Newspeak (programming language)

submited by
Style Pass
2025-01-05 12:30:03

Newspeak is a programming language and platform in the tradition of Smalltalk and Self being developed by a team led by Gilad Bracha.[ 1] The platform includes an integrated development environment (IDE), a graphical user interface (GUI) library, and standard libraries.[ 2] Starting in 2006, Cadence Design Systems funded its development and employed the main contributors, but ended funding in January 2009.[ 3]

Newspeak is a class-based and message-based language. Classes may be nested, as in BETA. This is one of the key differences between Newspeak and Smalltalk.

Newspeak is distinguished by its unusual approach to modularity.[ 4] The language has no global namespace. Top level classes act as module declarations. Modularity in Newspeak is based exclusively on class nesting.[ 1] Module declarations are first class values (i.e., they may be stored in variables, passed as parameters, returned from methods, etc.) and are stateless.

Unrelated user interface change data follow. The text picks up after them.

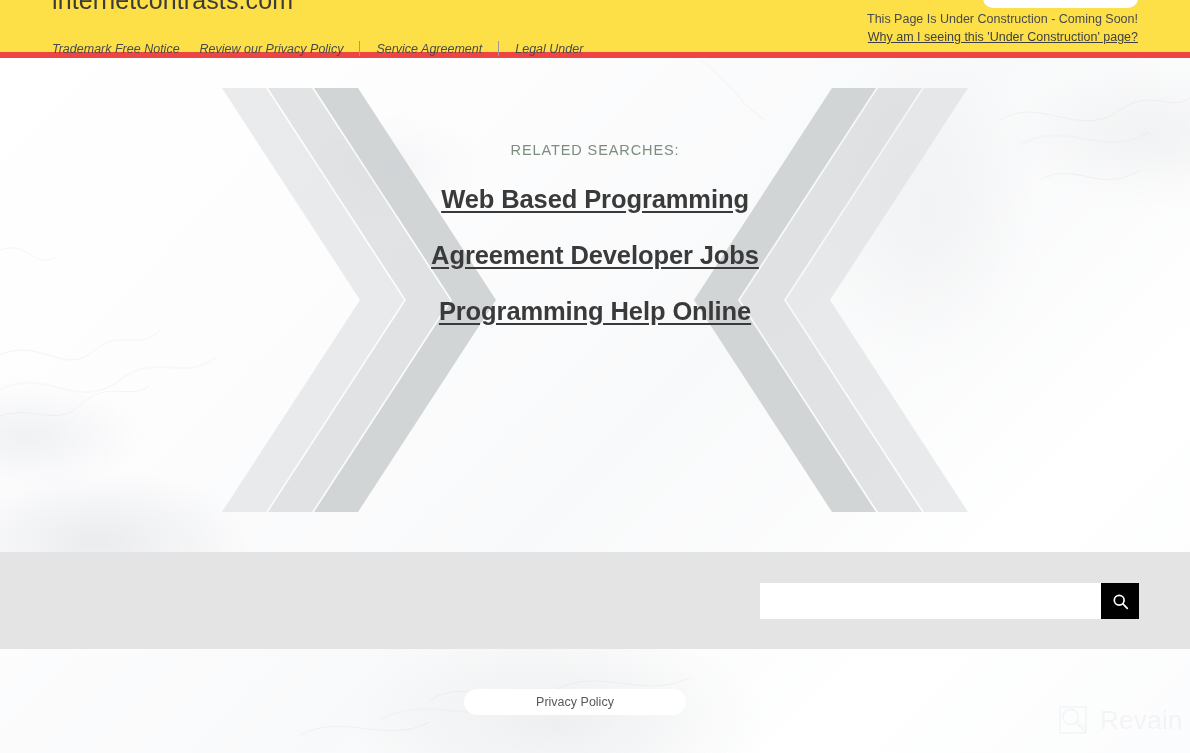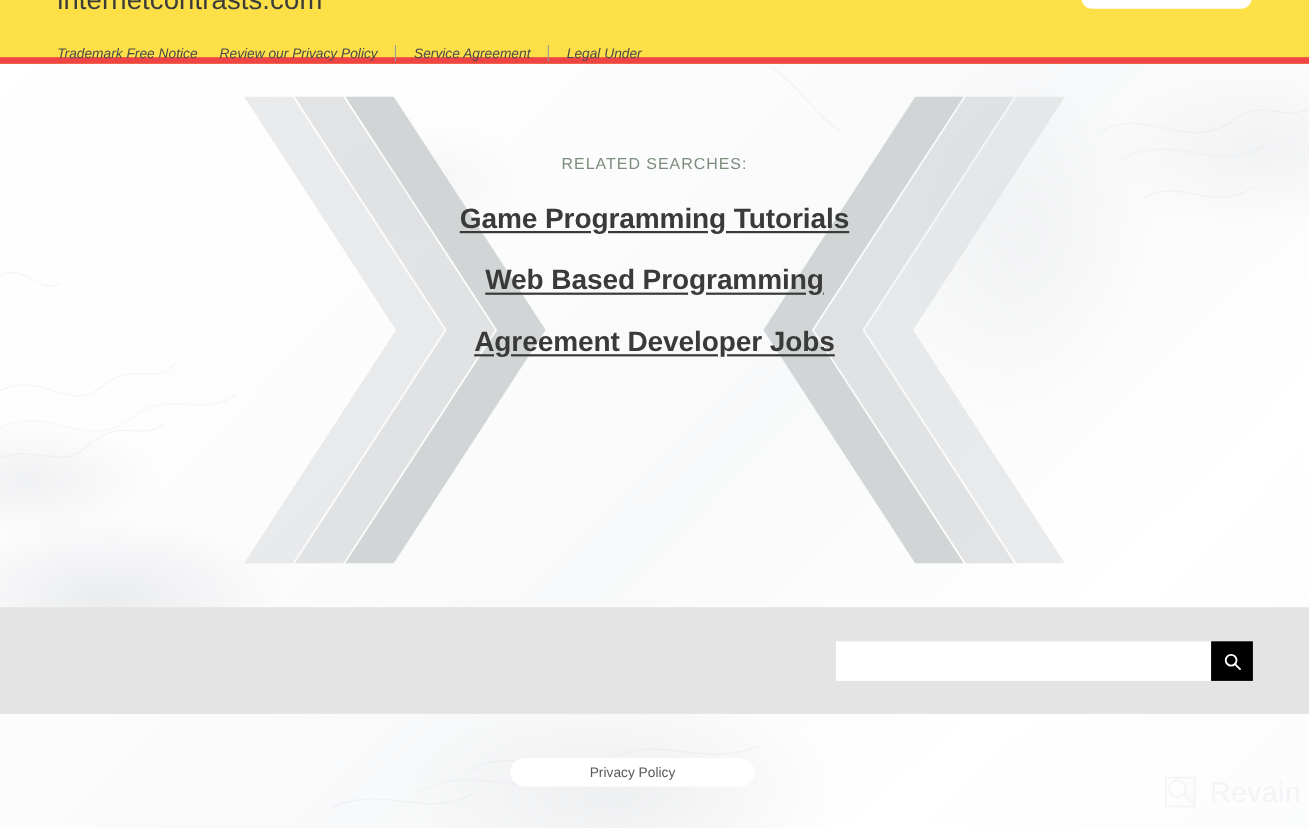--- a/index.html
+++ b/index.html
@@ -275,33 +275,37 @@
         <path d="M968,88 h-44 L786,300 L924,512 h44 L830,300 Z" fill="#d9dbdd" opacity="0.55" stroke-linejoin="round"></path>
         <path d="M922,88 h-44 L740,300 L878,512 h44 L784,300 Z" fill="#d5d7d9" opacity="0.70" stroke-linejoin="round"></path>
         <path d="M876,88 h-44 L694,300 L832,512 h44 L738,300 Z" fill="#cdd0d2" opacity="0.90" stroke-linejoin="round"></path>
       </g>
     </svg>
   </div>
 
   <div class="header-band">
     <div class="site-title">internetcontrasts.com</div>
     <div class="topright-pill"></div>
+    <div class="construction">
+      <span class="line1">This Page Is Under Construction - Coming Soon!</span>
+      <span class="line2">Why am I seeing this 'Under Construction' page?</span>
+    </div>
   </div>
 
   <div class="main">
     <p class="related-label">RELATED SEARCHES:</p>
     <ul class="links">
-      <li>
-        <a class="rs-link">Game Programming Tutorials</a>
-      </li>
       <li>
         <a class="rs-link">Web Based Programming</a>
       </li>
       <li>
         <a class="rs-link">Agreement Developer Jobs</a>
+      </li>
+      <li>
+        <a class="rs-link">Programming Help Online</a>
       </li>
     </ul>
   </div>
 
   <div class="footer-band"></div>
 
   <div class="footer-links">
     <a>Trademark Free Notice</a>
     <span class="fl-gap"></span>
     <a>Review our Privacy Policy</a>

By design the newspeak lacks undeclared access to a global scope and therefore enforces dependency injection. As consequence it requires all class dependencies (instance variables referred as by "slots") to be explicitly referenced. This makes every class in Newspeak virtual.[ 1] All names of dependencies in Newspeak are late-bound (dynamically bound), and are interpreted as message sends, as in Self.